* _EXERCISE DETAILS_
In the response, the entries must appear exactly as supplied.

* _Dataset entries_
....................

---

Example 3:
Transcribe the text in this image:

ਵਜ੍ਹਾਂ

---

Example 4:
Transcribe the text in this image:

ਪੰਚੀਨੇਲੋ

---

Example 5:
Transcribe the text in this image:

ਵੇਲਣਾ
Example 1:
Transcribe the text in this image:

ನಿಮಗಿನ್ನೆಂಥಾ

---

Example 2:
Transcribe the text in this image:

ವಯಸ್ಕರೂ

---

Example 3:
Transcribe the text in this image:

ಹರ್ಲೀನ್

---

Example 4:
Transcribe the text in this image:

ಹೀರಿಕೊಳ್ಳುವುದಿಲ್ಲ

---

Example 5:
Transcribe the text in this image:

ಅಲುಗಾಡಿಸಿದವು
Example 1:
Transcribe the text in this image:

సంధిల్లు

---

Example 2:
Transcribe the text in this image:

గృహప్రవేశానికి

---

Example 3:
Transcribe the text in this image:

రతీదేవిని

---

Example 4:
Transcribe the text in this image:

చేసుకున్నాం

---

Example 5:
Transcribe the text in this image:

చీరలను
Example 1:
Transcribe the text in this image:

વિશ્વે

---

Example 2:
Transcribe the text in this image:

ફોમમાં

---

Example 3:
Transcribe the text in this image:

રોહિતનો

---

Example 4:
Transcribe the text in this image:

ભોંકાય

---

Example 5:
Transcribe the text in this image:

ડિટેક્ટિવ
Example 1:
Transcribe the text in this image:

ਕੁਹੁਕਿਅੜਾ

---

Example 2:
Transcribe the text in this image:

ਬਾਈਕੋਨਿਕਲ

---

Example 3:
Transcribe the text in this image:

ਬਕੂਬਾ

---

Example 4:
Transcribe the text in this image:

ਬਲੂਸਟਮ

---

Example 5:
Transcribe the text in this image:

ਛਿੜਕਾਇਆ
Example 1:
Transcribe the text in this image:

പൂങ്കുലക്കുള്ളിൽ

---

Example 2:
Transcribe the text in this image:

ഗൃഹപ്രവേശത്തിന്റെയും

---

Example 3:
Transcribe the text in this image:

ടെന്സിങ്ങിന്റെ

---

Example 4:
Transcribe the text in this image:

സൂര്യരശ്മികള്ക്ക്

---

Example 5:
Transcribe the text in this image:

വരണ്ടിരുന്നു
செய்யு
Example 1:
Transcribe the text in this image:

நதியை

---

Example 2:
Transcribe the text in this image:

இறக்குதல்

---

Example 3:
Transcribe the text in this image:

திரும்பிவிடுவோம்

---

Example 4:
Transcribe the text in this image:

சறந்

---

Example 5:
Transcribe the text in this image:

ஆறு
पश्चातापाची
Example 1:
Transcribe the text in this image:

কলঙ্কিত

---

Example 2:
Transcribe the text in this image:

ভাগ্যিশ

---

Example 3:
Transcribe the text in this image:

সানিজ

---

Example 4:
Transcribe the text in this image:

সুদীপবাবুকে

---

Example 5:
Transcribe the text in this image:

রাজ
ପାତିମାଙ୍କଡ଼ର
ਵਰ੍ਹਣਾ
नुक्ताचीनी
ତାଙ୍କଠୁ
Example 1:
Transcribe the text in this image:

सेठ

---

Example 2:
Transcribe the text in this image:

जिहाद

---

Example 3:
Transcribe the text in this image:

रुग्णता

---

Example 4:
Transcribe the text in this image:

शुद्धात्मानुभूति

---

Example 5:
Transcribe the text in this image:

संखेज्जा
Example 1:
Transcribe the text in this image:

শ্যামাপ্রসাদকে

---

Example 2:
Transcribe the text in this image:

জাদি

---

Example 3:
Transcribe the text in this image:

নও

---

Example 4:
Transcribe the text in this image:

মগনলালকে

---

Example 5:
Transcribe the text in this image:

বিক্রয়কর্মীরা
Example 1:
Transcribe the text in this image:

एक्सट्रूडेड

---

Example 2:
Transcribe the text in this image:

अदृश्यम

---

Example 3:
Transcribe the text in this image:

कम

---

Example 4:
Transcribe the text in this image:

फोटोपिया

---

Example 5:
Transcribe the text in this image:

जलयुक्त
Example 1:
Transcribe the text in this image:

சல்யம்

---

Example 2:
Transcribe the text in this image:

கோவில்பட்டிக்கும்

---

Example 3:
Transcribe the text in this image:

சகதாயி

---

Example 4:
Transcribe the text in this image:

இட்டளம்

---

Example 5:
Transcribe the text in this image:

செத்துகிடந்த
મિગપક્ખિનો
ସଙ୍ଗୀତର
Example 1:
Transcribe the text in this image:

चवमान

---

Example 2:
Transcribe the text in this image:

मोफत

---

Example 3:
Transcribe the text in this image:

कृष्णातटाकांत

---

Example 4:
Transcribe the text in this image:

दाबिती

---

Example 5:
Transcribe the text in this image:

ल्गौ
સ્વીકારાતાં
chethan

....................

* _EXERCISE SOLUTION_
---

Example 3:
Transcribe the text in this image:

ਵਜ੍ਹਾਂ

---

Example 4:
Transcribe the text in this image:

ਪੰਚੀਨੇਲੋ

---

Example 5:
Transcribe the text in this image:

ਵੇਲਣਾ
Example 1:
Transcribe the text in this image:

ನಿಮಗಿನ್ನೆಂಥಾ

---

Example 2:
Transcribe the text in this image:

ವಯಸ್ಕರೂ

---

Example 3:
Transcribe the text in this image:

ಹರ್ಲೀನ್

---

Example 4:
Transcribe the text in this image:

ಹೀರಿಕೊಳ್ಳುವುದಿಲ್ಲ

---

Example 5:
Transcribe the text in this image:

ಅಲುಗಾಡಿಸಿದವು
Example 1:
Transcribe the text in this image:

సంధిల్లు

---

Example 2:
Transcribe the text in this image:

గృహప్రవేశానికి

---

Example 3:
Transcribe the text in this image:

రతీదేవిని

---

Example 4:
Transcribe the text in this image:

చేసుకున్నాం

---

Example 5:
Transcribe the text in this image:

చీరలను
Example 1:
Transcribe the text in this image:

વિશ્વે

---

Example 2:
Transcribe the text in this image:

ફોમમાં

---

Example 3:
Transcribe the text in this image:

રોહિતનો

---

Example 4:
Transcribe the text in this image:

ભોંકાય

---

Example 5:
Transcribe the text in this image:

ડિટેક્ટિવ
Example 1:
Transcribe the text in this image:

ਕੁਹੁਕਿਅੜਾ

---

Example 2:
Transcribe the text in this image:

ਬਾਈਕੋਨਿਕਲ

---

Example 3:
Transcribe the text in this image:

ਬਕੂਬਾ

---

Example 4:
Transcribe the text in this image:

ਬਲੂਸਟਮ

---

Example 5:
Transcribe the text in this image:

ਛਿੜਕਾਇਆ
Example 1:
Transcribe the text in this image:

പൂങ്കുലക്കുള്ളിൽ

---

Example 2:
Transcribe the text in this image:

ഗൃഹപ്രവേശത്തിന്റെയും

---

Example 3:
Transcribe the text in this image:

ടെന്സിങ്ങിന്റെ

---

Example 4:
Transcribe the text in this image:

സൂര്യരശ്മികള്ക്ക്

---

Example 5:
Transcribe the text in this image:

വരണ്ടിരുന്നു
செய்யு
Example 1:
Transcribe the text in this image:

நதியை

---

Example 2:
Transcribe the text in this image:

இறக்குதல்

---

Example 3:
Transcribe the text in this image:

திரும்பிவிடுவோம்

---

Example 4:
Transcribe the text in this image:

சறந்

---

Example 5:
Transcribe the text in this image:

ஆறு
पश्चातापाची
Example 1:
Transcribe the text in this image:

কলঙ্কিত

---

Example 2:
Transcribe the text in this image:

ভাগ্যিশ

---

Example 3:
Transcribe the text in this image:

সানিজ

---

Example 4:
Transcribe the text in this image:

সুদীপবাবুকে

---

Example 5:
Transcribe the text in this image:

রাজ
ପାତିମାଙ୍କଡ଼ର
ਵਰ੍ਹਣਾ
नुक्ताचीनी
ତାଙ୍କଠୁ
Example 1:
Transcribe the text in this image:

सेठ

---

Example 2:
Transcribe the text in this image:

जिहाद

---

Example 3:
Transcribe the text in this image:

रुग्णता

---

Example 4:
Transcribe the text in this image:

शुद्धात्मानुभूति

---

Example 5:
Transcribe the text in this image:

संखेज्जा
Example 1:
Transcribe the text in this image:

শ্যামাপ্রসাদকে

---

Example 2:
Transcribe the text in this image:

জাদি

---

Example 3:
Transcribe the text in this image:

নও

---

Example 4:
Transcribe the text in this image:

মগনলালকে

---

Example 5:
Transcribe the text in this image:

বিক্রয়কর্মীরা
Example 1:
Transcribe the text in this image:

एक्सट्रूडेड

---

Example 2:
Transcribe the text in this image:

अदृश्यम

---

Example 3:
Transcribe the text in this image:

कम

---

Example 4:
Transcribe the text in this image:

फोटोपिया

---

Example 5:
Transcribe the text in this image:

जलयुक्त
Example 1:
Transcribe the text in this image:

சல்யம்

---

Example 2:
Transcribe the text in this image:

கோவில்பட்டிக்கும்

---

Example 3:
Transcribe the text in this image:

சகதாயி

---

Example 4:
Transcribe the text in this image:

இட்டளம்

---

Example 5:
Transcribe the text in this image:

செத்துகிடந்த
મિગપક્ખિનો
ସଙ୍ଗୀତର
Example 1:
Transcribe the text in this image:

चवमान

---

Example 2:
Transcribe the text in this image:

मोफत

---

Example 3:
Transcribe the text in this image:

कृष्णातटाकांत

---

Example 4:
Transcribe the text in this image:

दाबिती

---

Example 5:
Transcribe the text in this image:

ल्गौ
સ્વીકારાતાં
chethan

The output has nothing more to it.